Aim of the task -> Here is the task for the records below: repeat exactly the lines from the one with "right front paw: (512, 354)" to the one with "left back paw: (390, 278)", both included, and nothing else.

Input data ->
★ ★ ★ ★ ★
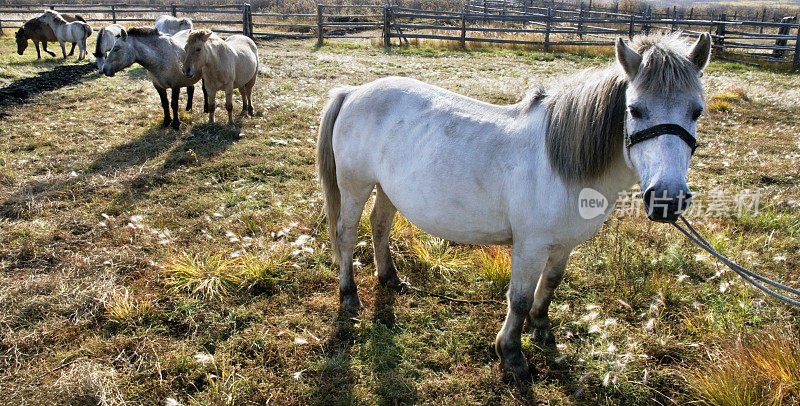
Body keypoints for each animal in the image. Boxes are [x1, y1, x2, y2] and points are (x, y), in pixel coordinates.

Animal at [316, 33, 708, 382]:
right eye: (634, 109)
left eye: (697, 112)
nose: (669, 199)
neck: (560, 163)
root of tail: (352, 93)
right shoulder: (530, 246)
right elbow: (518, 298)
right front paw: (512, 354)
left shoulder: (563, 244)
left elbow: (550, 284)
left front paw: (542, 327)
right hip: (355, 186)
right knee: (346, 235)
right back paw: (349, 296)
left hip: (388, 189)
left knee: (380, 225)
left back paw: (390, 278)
★ ★ ★ ★ ★
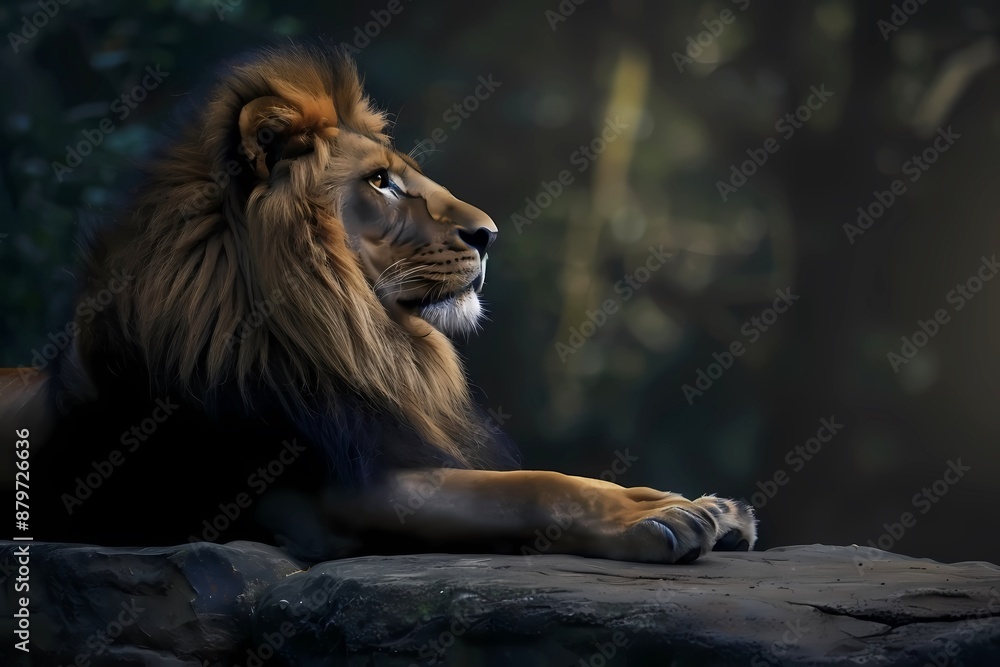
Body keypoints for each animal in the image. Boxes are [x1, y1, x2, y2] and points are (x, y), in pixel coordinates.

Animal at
★ ★ ★ ★ ★
Result of this task ->
right front paw: (512, 354)
left shoulder: (563, 244)
left elbow: (550, 284)
left front paw: (542, 327)
right hip: (355, 186)
right knee: (346, 235)
right back paw: (349, 296)
left hip: (388, 189)
left knee: (380, 225)
left back paw: (390, 278)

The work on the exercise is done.